# Required action:
The full set of entries below needs to be written out exactly.

# Stored data:

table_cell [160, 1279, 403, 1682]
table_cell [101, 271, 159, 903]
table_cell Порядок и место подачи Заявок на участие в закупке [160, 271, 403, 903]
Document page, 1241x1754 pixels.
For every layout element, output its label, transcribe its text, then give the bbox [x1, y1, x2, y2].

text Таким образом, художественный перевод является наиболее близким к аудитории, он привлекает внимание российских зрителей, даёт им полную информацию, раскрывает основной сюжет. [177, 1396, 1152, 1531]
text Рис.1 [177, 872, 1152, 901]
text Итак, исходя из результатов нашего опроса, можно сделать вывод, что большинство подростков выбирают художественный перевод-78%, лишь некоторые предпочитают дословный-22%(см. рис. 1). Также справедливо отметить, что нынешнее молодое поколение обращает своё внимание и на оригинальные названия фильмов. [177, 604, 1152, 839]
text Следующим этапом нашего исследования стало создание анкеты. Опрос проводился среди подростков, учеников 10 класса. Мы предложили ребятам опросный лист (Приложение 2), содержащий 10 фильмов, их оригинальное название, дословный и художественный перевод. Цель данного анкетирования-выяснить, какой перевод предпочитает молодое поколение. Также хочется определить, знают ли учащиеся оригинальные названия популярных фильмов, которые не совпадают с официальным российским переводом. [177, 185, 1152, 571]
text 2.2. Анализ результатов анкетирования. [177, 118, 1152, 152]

# Answer to the exercise:
table_cell [160, 1279, 403, 1682]
table_cell [101, 271, 159, 903]
table_cell Порядок и место подачи Заявок на участие в закупке [160, 271, 403, 903]
Document page, 1241x1754 pixels.
For every layout element, output its label, transcribe its text, then give the bbox [x1, y1, x2, y2].

text Таким образом, художественный перевод является наиболее близким к аудитории, он привлекает внимание российских зрителей, даёт им полную информацию, раскрывает основной сюжет. [177, 1396, 1152, 1531]
text Рис.1 [177, 872, 1152, 901]
text Итак, исходя из результатов нашего опроса, можно сделать вывод, что большинство подростков выбирают художественный перевод-78%, лишь некоторые предпочитают дословный-22%(см. рис. 1). Также справедливо отметить, что нынешнее молодое поколение обращает своё внимание и на оригинальные названия фильмов. [177, 604, 1152, 839]
text Следующим этапом нашего исследования стало создание анкеты. Опрос проводился среди подростков, учеников 10 класса. Мы предложили ребятам опросный лист (Приложение 2), содержащий 10 фильмов, их оригинальное название, дословный и художественный перевод. Цель данного анкетирования-выяснить, какой перевод предпочитает молодое поколение. Также хочется определить, знают ли учащиеся оригинальные названия популярных фильмов, которые не совпадают с официальным российским переводом. [177, 185, 1152, 571]
text 2.2. Анализ результатов анкетирования. [177, 118, 1152, 152]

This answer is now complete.